Study text:
------------------------

The Caron version of the meeting differed markedly from Zager's. Caron testified that he asked Zager to explain Services's New Program, especially the concept of cost plus wholesaling. Zager explained that the company would be lessening services and the stores would be performing some of the services and thus saving money. Caron said he did not understand the entire concept, but that as far as pet supplies were involved, it was imperative that the stores get full service. Zager then said if he couldn't have Hartz, he would take on Sargeants and compete with Hartz. Caron told Zager to do what he thought right, but to think about it and call Caron in a few days. Caron claims that the subject of "termination" was never discussed. Caron called Stern immediately after the meeting and told him his version of the conversation. Stern testified and gave virtually the same version as Caron.

THE DECISION TO TERMINATE

Subsequent to the meeting with Zager, Caron, on September 9th, called Zager to see if he had changed his position. Zager said he had not. Caron again called Zager on September 12th, and again received the same answer. Caron then reported this information to Stern and Lovitz, a senior officer of Hartz. Zager testified that on September 19th, he received a call from Lovitz who inquired whether Zager had changed his mind. Zager said no. Zager also claims that Lovitz said the "problem" was the offering of the New Program to new customers, and that there was no discussion with Lovitz about reduced services.

------------------------

Data listing:
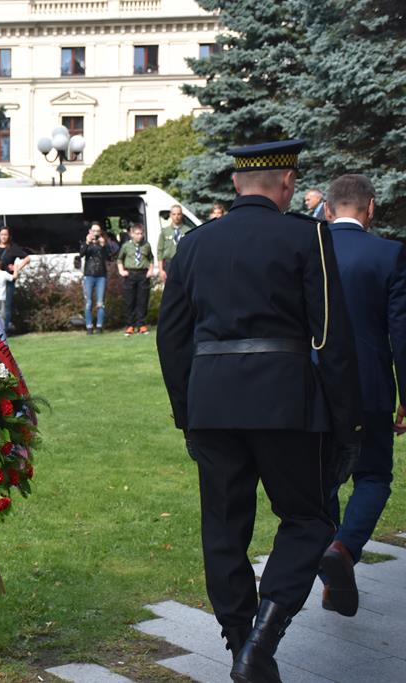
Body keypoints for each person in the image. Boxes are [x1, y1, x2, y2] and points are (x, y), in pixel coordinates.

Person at [157, 140, 362, 682]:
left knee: (224, 529)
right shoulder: (306, 236)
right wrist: (347, 424)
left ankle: (238, 646)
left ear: (235, 184)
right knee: (309, 518)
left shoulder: (194, 244)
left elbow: (171, 338)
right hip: (285, 403)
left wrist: (187, 413)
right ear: (288, 183)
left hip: (212, 406)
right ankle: (260, 642)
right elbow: (330, 338)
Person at [320, 174, 406, 617]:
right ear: (371, 207)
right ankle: (344, 548)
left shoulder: (308, 250)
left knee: (324, 482)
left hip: (315, 387)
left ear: (328, 209)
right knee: (373, 476)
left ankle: (333, 568)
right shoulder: (389, 254)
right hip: (370, 386)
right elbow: (402, 333)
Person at [0, 227, 29, 332]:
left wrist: (17, 268)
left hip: (8, 280)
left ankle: (3, 330)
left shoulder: (13, 248)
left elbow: (27, 258)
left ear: (9, 236)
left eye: (6, 234)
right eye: (2, 234)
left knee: (6, 306)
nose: (4, 237)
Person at [117, 224, 153, 336]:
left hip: (143, 274)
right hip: (130, 274)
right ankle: (130, 325)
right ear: (131, 234)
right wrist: (121, 270)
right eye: (137, 234)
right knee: (130, 300)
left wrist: (150, 270)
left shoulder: (146, 245)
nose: (139, 236)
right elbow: (119, 259)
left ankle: (141, 325)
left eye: (141, 233)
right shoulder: (126, 246)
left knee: (142, 300)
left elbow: (151, 258)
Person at [79, 223, 111, 335]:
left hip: (101, 276)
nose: (95, 233)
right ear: (90, 231)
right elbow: (81, 254)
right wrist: (87, 242)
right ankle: (89, 327)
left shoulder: (103, 243)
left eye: (98, 231)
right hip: (89, 275)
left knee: (100, 303)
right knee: (88, 302)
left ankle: (99, 327)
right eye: (94, 231)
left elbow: (109, 257)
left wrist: (103, 246)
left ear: (100, 232)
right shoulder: (86, 243)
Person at [156, 204, 190, 283]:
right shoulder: (165, 231)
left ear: (182, 215)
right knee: (169, 287)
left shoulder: (188, 231)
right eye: (174, 214)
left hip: (183, 263)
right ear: (170, 215)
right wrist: (161, 270)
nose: (176, 217)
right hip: (169, 264)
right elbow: (160, 251)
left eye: (178, 214)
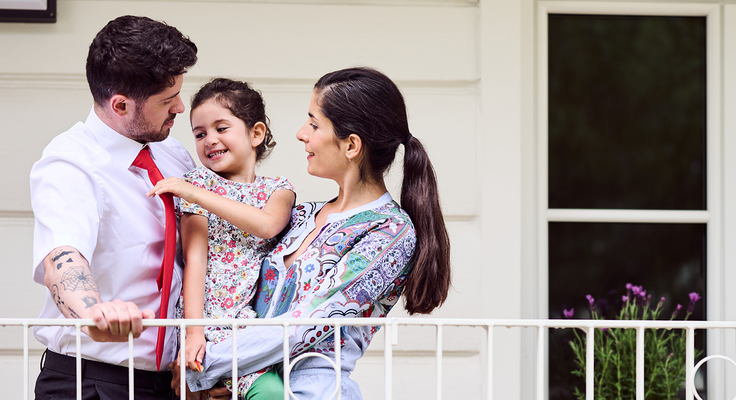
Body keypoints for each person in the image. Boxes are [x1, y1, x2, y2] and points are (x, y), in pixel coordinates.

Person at [178, 67, 452, 400]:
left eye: (313, 123)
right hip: (249, 384)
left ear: (351, 145)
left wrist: (203, 365)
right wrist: (230, 376)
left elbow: (308, 323)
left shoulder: (390, 232)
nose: (300, 133)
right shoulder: (300, 215)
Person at [29, 15, 197, 400]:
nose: (181, 108)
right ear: (121, 104)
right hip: (92, 382)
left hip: (167, 384)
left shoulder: (173, 154)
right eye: (167, 101)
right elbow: (63, 257)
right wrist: (93, 315)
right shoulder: (70, 163)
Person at [145, 78, 296, 399]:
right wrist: (195, 331)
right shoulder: (197, 182)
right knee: (196, 392)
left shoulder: (277, 189)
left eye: (221, 128)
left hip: (245, 326)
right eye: (200, 134)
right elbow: (194, 262)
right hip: (200, 323)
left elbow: (267, 225)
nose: (209, 140)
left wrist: (196, 194)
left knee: (271, 393)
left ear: (256, 134)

------------------------

Your tasks:
1. Do these statements agree with the text on the Hartz–Zager dispute? Answer yes or no for each and quote the text's deciding words.
(a) According to Caron, Zager said that if he couldn't have Hartz, he would take on Sargeants.
(b) On September 12th, Caron called Zager again and got the same answer.
(c) Stern's testimony differed sharply from Caron's.
2. Can you carry on the text about the Hartz–Zager dispute, picking up after its final sentence?

Results in order:
1.
(a) Yes: "Zager then said if he couldn't have Hartz, he would take on Sargeants and compete with Hartz."
(b) Yes: "Caron again called Zager on September 12th, and again received the same answer."
(c) No: "Stern testified and gave virtually the same version as Caron."

2.
On or about September 19, Stern made the decision to terminate Hartz's relationship with Services. Stern testified that his decision was based on the information received from Caron relating to the meeting between Caron and Zager. Stern felt the cost plus wholesaling program was a significant change in the nature of Services's business and that because the retailers would receive fewer services, Hartz would ultimately suffer severe declines in its sales. Stern believed Services was breaching its contractual obligations to service the retailers and was not using its best efforts to promote Hartz products. Stern admitted that at the time he made the decision to terminate he did not have any information on the cost break down of Services's New Program, and that he did not know Services would still be offering full services to the retailers.

THE HODES-STERN CONVERSATION

Robert Hodes, a partner in Willkie Farr Gallagher, Services's attorneys, placed a call to Lovitz of Hartz and asked to speak to Hartz's lawyers about the termination. On September 24th, Stern returned Hodes's call. Hodes, Stern, and Arthur Andersen, Hartz's Vice President and General Counsel (who was in Stern's office when the call to Hodes was made) testified at the hearing with conflicting results. Hodes claims Stern told him Services was terminated because they were going outside the Washington D.C. area and that Services would be all over the Northeast. Stern informed Hodes of the contract with Richray and expressed his feeling that Services had breached the contract. Hodes was not aware of the existence of the contract so he asked Stern for some time to gather the facts before Services was terminated. Stern refused. Hodes testified that there was no mention of Services changing the nature of its business.

Stern testified that he told Hodes he was terminating the contract because Services was violating its contractual obligations by changing the nature of its business operations. Stern denied ever using the word "territory" or that Hodes had asked him for more time. Stern's testimony was backed up by Andersen who testified that he didn't hear Stern mention anything about a cut off because of Services going outside of any territory. Andersen had no recollection of Stern mentioning the word "Northeast."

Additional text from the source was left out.